On Friday, 6 July 2018 at 15:51:34 UTC, Michael wrote:
Also, yes, I am using the setter method to play around with the precision of the double values, and do some normalising.
While writing I realized that the following is even the case without the 'ref' parameter: The caller of the setter will still be able to change the content of your private data after you checked it for validity.

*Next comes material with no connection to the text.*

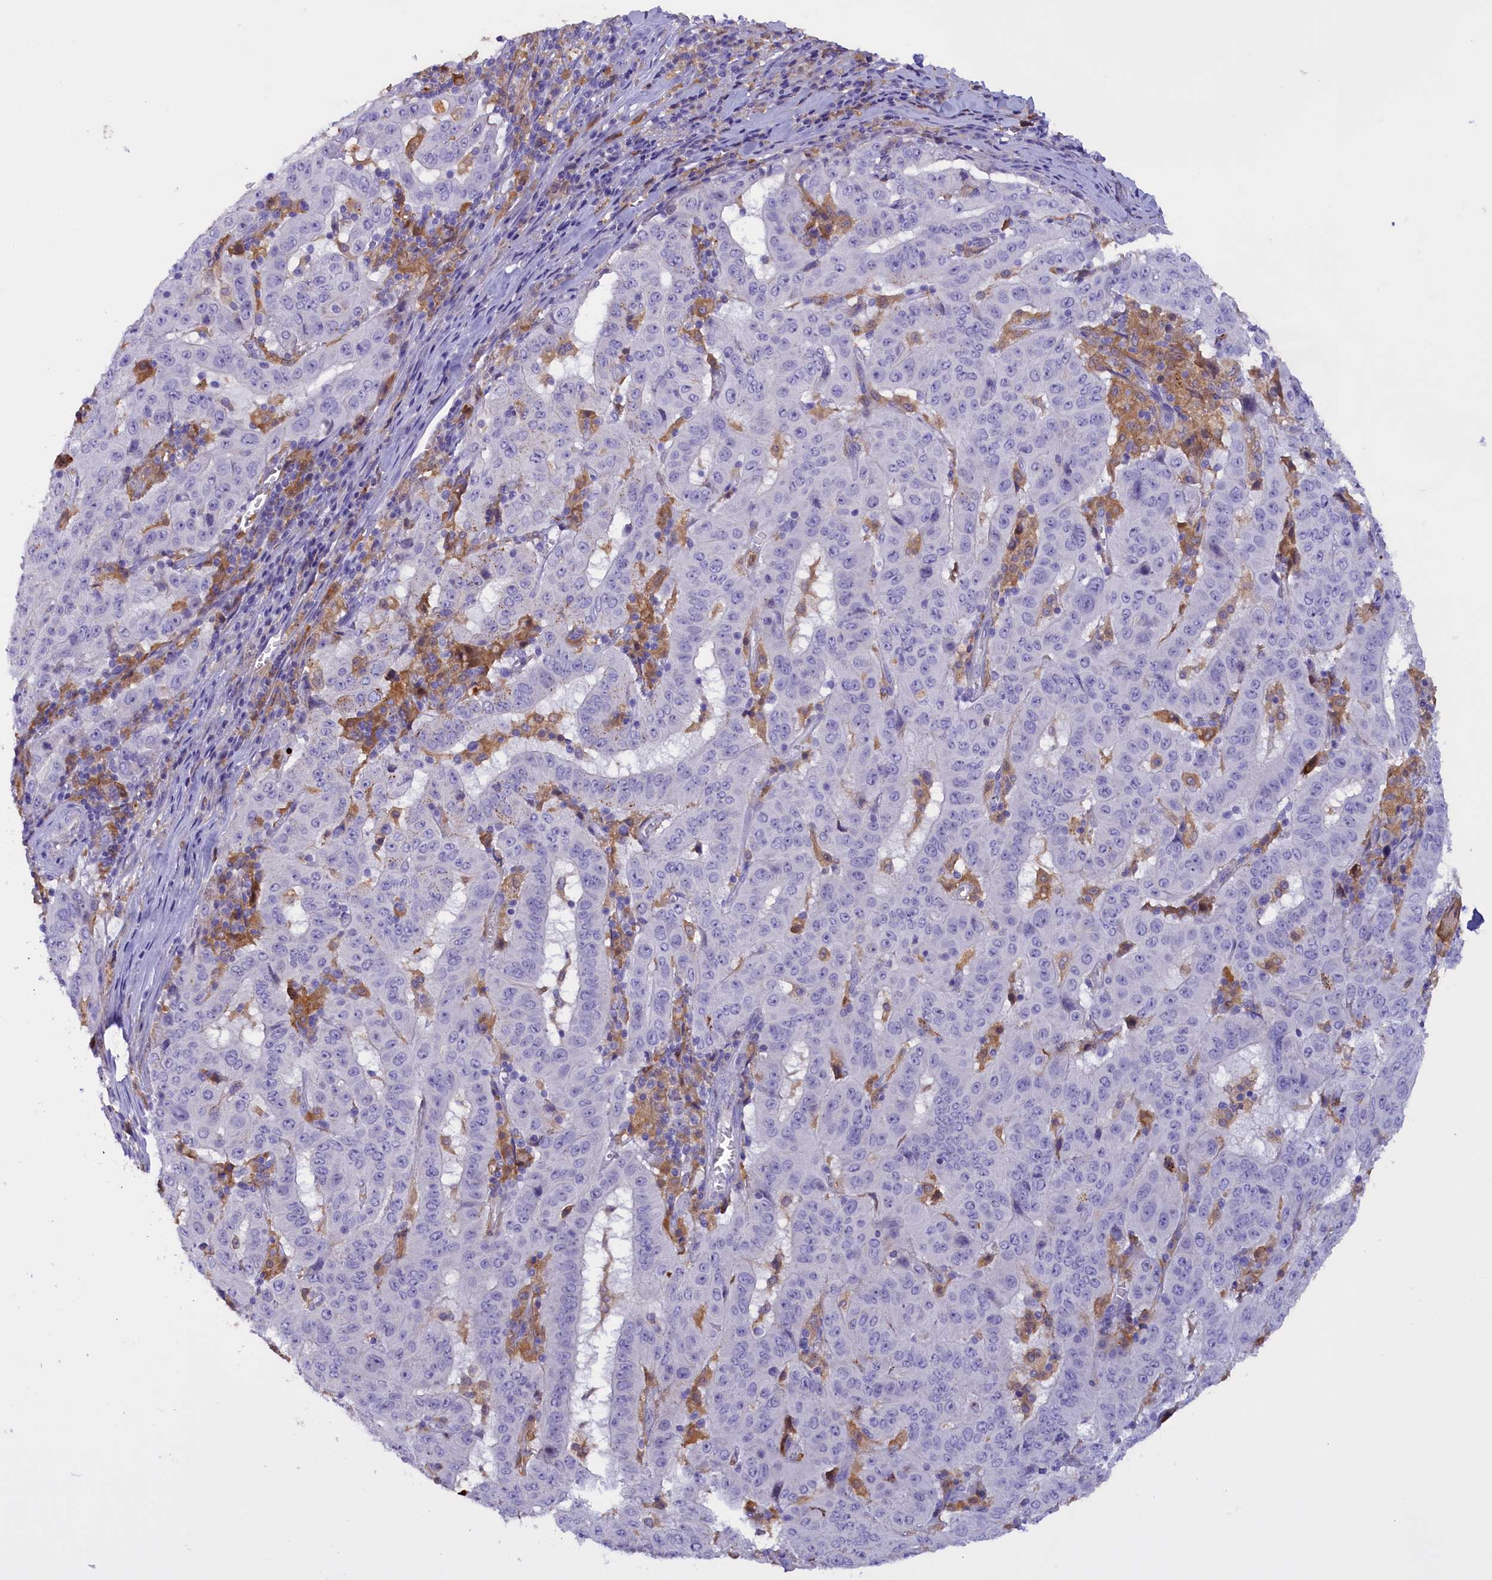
{"staining": {"intensity": "negative", "quantity": "none", "location": "none"}, "tissue": "pancreatic cancer", "cell_type": "Tumor cells", "image_type": "cancer", "snomed": [{"axis": "morphology", "description": "Adenocarcinoma, NOS"}, {"axis": "topography", "description": "Pancreas"}], "caption": "Immunohistochemical staining of human pancreatic cancer (adenocarcinoma) shows no significant positivity in tumor cells. Nuclei are stained in blue.", "gene": "FAM149B1", "patient": {"sex": "male", "age": 63}}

Take following example:

    class A
    {
        private static string[] _disallowed = ["damn"];
        private string[int] _dict;

        // called before and after every member method call
        invariant
        {
            import std.algorithm : any, canFind;
            // don't allow _dict to contain any from _disallowed
             assert(!this._dict.byValue()
                    .any!((entry) => _disallowed.canFind(entry)));
        }

        @property dict(string[int] dict)
        {
             // checks ...
            this._dict = dict;
        }

        void check() {
            import std.stdio : writeln;
            writeln(this._dict);
        }
    }

    unittest
    {
        string[int] loc;
        auto a = new A();
        loc[1] = "hello john";
        a.dict = loc; // using the @property setter
        loc[1] = "damn";
        a.check;
    }

What might be safer is using 'opIndexAssign'

        void opIndexAssign(string value, int key)
        {
            import std.algorithm.searching : canFind;
            if (!_disallowed.canFind(value))
                this._dict[key] = value;
        }

and also duping the dictionary that is handed to the Agent

        @property dict(string[int] dict)
        {
             // checks ...
            this._dict = dict.dup;
        }

So you can call

        string[int] loc;
        auto a = new A();
        loc[1] = "hello john";
        a.dict = loc;
        a[1] = "damn";
        loc[1] = "damn";
        a.check;

without assigning bad values.



I always want it to access the setter method, but I had hoped that, given it's an associative array, that the creation of the object in create() would simply create it on the heap and I could pass back a reference. It seems that I was incorrect, as if I set create() to explicitly return a reference, it complains about returning a reference to a local variable. Any advice on the best way to pass it as a reference?